Volume 1 of 2. These volumes are not a close translation of Auguste Comte's original work. It is a very free translation. It is more a condensation than an abridgment. The object was to convey the meaning of the original in the cleverest way possible; and to this all other considerations were made to yield. Whichever way we look over the whole field of science, we see the truths and ideas presented by Comte cropping out from the surface, and recognized as the foundation of all that is systematic in our knowledge.
French philosopher Isidore Auguste Comte, known as the founder of positivism, also established sociology as a systematic study.
Isidore Auguste Marie François Xavier Comte bettered the discipline and the doctrine. People sometimes regard him first of science in the modern sense of the term.

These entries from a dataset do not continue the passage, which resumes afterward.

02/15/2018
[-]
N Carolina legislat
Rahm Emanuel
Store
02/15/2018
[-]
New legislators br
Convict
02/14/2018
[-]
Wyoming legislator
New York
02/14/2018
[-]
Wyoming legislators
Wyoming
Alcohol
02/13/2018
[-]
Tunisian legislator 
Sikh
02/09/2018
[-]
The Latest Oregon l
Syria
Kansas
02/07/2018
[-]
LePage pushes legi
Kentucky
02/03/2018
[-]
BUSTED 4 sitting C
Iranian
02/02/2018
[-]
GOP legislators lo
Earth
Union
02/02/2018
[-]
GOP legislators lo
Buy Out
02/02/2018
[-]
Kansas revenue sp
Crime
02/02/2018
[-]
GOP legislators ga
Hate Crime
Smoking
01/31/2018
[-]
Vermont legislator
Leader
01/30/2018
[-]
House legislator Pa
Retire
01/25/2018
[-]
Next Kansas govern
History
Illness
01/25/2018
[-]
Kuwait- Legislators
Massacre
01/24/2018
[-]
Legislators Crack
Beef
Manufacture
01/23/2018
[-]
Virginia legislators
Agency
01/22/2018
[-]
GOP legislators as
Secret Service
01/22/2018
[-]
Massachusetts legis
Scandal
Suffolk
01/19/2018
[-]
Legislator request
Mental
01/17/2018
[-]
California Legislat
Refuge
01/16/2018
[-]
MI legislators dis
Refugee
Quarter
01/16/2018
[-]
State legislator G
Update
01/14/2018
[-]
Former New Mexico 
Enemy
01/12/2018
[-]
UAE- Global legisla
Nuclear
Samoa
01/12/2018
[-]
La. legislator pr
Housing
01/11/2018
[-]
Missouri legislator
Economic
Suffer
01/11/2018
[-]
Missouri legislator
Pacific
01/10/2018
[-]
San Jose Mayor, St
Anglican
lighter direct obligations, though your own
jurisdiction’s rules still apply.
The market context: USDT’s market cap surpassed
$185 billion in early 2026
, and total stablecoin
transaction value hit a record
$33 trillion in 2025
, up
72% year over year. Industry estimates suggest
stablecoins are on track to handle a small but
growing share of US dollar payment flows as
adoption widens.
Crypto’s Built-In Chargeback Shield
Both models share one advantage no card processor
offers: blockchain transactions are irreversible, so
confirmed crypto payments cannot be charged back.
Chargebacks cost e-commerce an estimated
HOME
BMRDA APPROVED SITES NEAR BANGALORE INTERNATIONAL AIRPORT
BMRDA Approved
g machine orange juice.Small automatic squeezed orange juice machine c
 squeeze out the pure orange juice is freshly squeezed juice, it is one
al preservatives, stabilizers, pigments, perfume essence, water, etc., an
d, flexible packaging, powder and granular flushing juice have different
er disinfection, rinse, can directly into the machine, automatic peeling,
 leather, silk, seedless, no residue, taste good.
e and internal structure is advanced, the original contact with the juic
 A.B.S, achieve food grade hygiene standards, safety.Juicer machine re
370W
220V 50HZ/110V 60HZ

The utopian socialist Henri Saint-Simon strongly influenced Comte, who developed an attempt to remedy the malaise of the revolution and called for a new doctrine, based on the sciences. Comte influenced major 19th-century thought and the work of Karl Marx, John Stuart Mill, and George Eliot. His now outdated concept of evolutionism set the tone for early theorists and anthropologists, such as [authore:Harriet Martineau] and Herbert Spencer; Émile Durkheim presented modern academics as practical and objective research.
Theories of Comte culminated in the "Religion of Humanity," which influenced the development of secular organizations in the 19th century. Comte likewise coined the word altruism.